According to my calculations, the variance is equal to

     \operatorname{Var}[s^2|X] = \frac{2\sigma^4}{n-p} + \gamma_2\cdot\sigma^4 \frac{\sum_{i=1}^n m_{ii}^2}{(n-p)^2},
where mii is the i-th diagonal element of the annihilator matrix M, and γ2 is the kurtosis of the distribution of the error terms. When the kurtosis is positive we can obtain an upper bound from the fact that m_{ii}\geq m_{ii}^2, and the sum of mii’s is the trace of M which is n − p:

      \frac{2\sigma^4}{n-p} \leq \operatorname{Var}[s^2|X] \leq \frac{(2+\gamma_2)\sigma^4}{n-p}
 // stpasha »  00:36, 25 April 2010 (UTC)

Comment from main article on assumptions[edit]

I'm moving this from the main article, it was included as a comment in the section on assumptions:

Can we just replace this section with the following one line?
Please discuss with me in the discussion page. Let's keep material only related to OLS, anything else should be deleted. If you want, please move it to linear regression article.
correlation between data points can be discussed, but not in this section. Given E\left(\varepsilon\varepsilon^{'}|X\right)=\sigma^{2}I_{n}, we can clear see this.
Identifiability can be discussed, but should be in the estimation section

I disagree with this proposal. Some written explanation is much more useful than a single mathematical expression. The current text is not unduly digressive. Skbkekas (talk) 22:29, 25 March 2010 (UTC)

Why does "linear least-squares" redirect here?[edit]

This page does not make any sense to someone who is just interested in the general problem \min_x \|Ax-b\|^2, since this page seems extremely application specific. Did some error occur when this strange redirection happened? —Preceding unsigned comment added by Short rai (talkcontribs) 09:54, 23 May 2010 (UTC)

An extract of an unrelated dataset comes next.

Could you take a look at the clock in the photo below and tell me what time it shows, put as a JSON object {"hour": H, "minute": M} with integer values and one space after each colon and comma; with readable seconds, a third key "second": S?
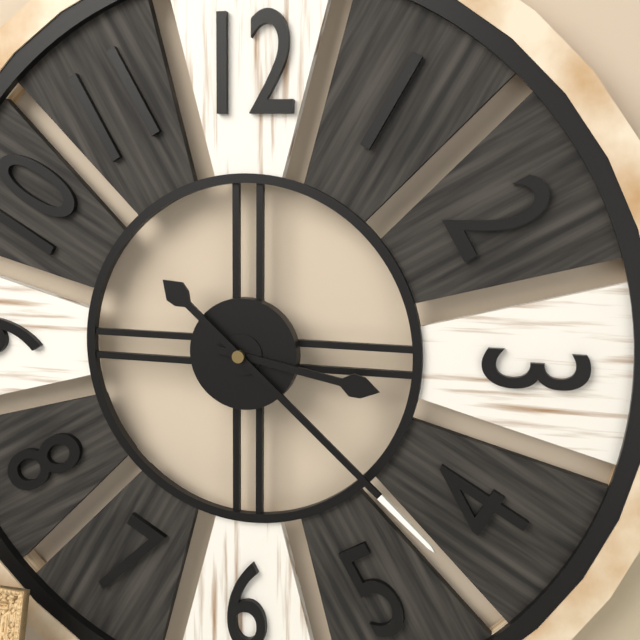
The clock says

See Ordinary least squares#Geometric approach.  // stpasha »  19:07, 23 May 2010 (UTC)
But this is a major subject in virtually every subfield of applied mathematics, and you refer everyone who is not in statistics to one tiny paragraph called "geometric approach"? I think there recently was a redirect and/or merge process going on with other articles in about the topic, and there seems to have been a page called "linear least squares" earlier, but that page is impossible to find now.Short rai (talk) 23:14, 23 May 2010 (UTC)
Ya, there used to be a backlink in the see also section, I have restored it now. And by the way, the OLS regression and the problem of minimization of the norm of Ax−b are exactly the same problems, only written in different notations. The difference is that statisticians use X and y for known quantities, and β for unknown. Mathematicians use those symbols in the opposite way.  // stpasha »  03:53, 24 May 2010 (UTC)

Hypothesis Testing[edit]

Why is this section empty? Stuffisthings (talk) 13:32, 15 July 2010 (UTC)

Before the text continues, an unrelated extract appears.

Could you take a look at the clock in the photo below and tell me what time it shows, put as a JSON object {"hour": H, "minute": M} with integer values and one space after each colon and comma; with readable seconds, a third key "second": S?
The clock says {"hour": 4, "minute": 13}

Linear Least Squares[edit]

FYI, there is a discussion on the usage of Linear least squares which currently redirects here, but was previously another topic, at Talk:Numerical methods for linear least squares. (talk) 03:56, 21 October 2010 (UTC)

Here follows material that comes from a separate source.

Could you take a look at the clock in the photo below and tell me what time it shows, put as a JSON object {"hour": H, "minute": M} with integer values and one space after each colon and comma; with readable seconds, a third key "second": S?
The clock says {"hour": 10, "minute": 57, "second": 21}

Vertical or Euclidian Distances?[edit]

The article states that OLS minimizes the sum of squared distances from the points to the estimated regression line. But we are taught in standard (Euclidian) geometry that the distance between a point and a line is defined as the length of the perpindicular line segment connecting the two. This is not what OLS minimizes. Rather, it minimizes the vertical distance between the points and the line. Shouldn't the article say as much? —Preceding unsigned comment added by (talk) 17:00, 2 November 2010 (UTC)

I've changed that sentence, so that it says "vertical distances" now.  // stpasha »  20:53, 2 November 2010 (UTC)
I have a problem where I do want to minimize the sum of squared Euclidean distances from a point to a set of given straight lines in the plane. Can anyone give a reference or some keywords? (The problem occurs in surveying, when many observers at known locations can see the same point at an unknown location. Each observer can measure its bearing to the target point. This gives a set of lines that ideally should intersect at the target point. But measurement errors gives an overdetermined problem if there are more than two observers.) Mikrit (talk) 15:41, 22 November 2010 (UTC)
You want to look at Deming regression or Total least squares.  // stpasha »  16:47, 22 November 2010 (UTC)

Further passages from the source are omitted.